Kafé "Blåstua", Gyldenløvesgt. 60 This café with its original décor is famous for its homemade cakes and waffles. The ‘Lige Godt’ charity shop (also run by the Blue Cross) is located in the same building. The Blue Cross building on Gyldenløvesgate 56. Inhabited since 1802. The house has 16 roomsthree kitchens and a large garden. In 1876, it was bought by a Lieute-nant Colonel renowned for throwing extravagant banquets where he would dress up in full military regalia. Later the house was used as a soldiers’ barracks and in 1915 it was acquired by the organisation called the Blue Cross, which used it to provide the unemployed with work chopping wood. The neighbouring house was bought and demolished in 1930, after which it was reverently rebuilt in brick made to look like timber. ‘Sophies Staveskole’ (Sophie’s School of Spelling) was said to have occupied Gyldenløvesgate 60 in 1860.
Frivolds hjørne, Holbergsgt 17. This building was named after its last owner, a butcher named Frivold. However, the site was originally part of a larger estate incorporating Holbergsgate 13, 15 and 17 and Rådhusgaten 40b. Holbergsgate 17 is about 200 years old and was used for the sale of wines and spirits in the 1840s, while No.15 housed a carpenter’s and coffin maker’s. From 1709, barber and surgeon Bartold Printzlau lived across the street in No.16. A somewhat eccentric and controversial figure, he was said to own seven net-cloth hats, nine nightcaps, three white caps, eleven lacehats and a gold-trimmed hat with red lining.

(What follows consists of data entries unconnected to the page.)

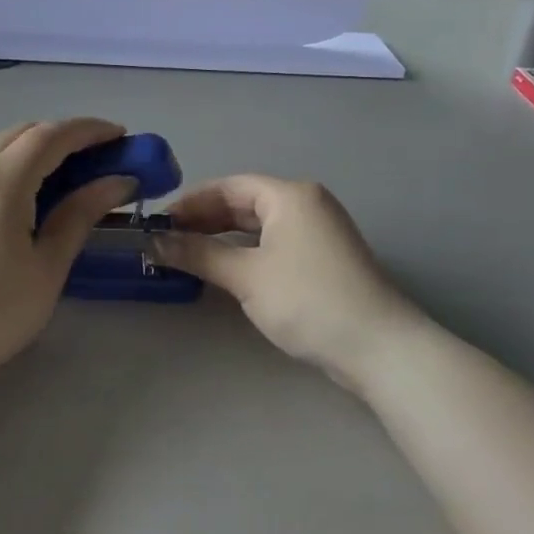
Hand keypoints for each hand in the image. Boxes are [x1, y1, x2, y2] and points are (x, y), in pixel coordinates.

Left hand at [0, 105, 137, 373]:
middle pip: (23, 136)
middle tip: (96, 157)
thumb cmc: (0, 309)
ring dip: (27, 144)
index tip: (119, 137)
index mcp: (5, 181)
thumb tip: (118, 180)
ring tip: (55, 159)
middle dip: (62, 137)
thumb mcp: (49, 263)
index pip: (53, 137)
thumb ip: (80, 213)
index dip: (88, 131)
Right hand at [155, 176, 427, 390]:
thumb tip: (154, 242)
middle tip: (166, 240)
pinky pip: (273, 244)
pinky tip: (223, 269)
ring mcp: (317, 232)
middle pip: (244, 203)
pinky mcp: (322, 259)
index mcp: (290, 195)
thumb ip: (198, 254)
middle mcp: (306, 204)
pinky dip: (244, 252)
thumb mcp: (246, 276)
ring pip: (258, 226)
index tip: (159, 222)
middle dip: (204, 220)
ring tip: (186, 254)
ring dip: (222, 238)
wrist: (379, 348)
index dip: (191, 201)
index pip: (229, 186)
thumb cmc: (308, 300)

Elin`s Motehus (Fashion House), as well as a summer cafe at Skippergt. 43.
On your way back to the pier you pass all the fruit and vegetable stalls to be found on the market square in the city centre near the Wergeland’s Park where green lawns and colourful flower beds brighten the city scene together with busy shopping streets filled with flower boxes and buckets.
The Kristiansand Cathedral in neo-gothic style dates back from 1885. Next to the cathedral lies the Kristiansand Library and close by the Sørlandets Art Museum SKMU.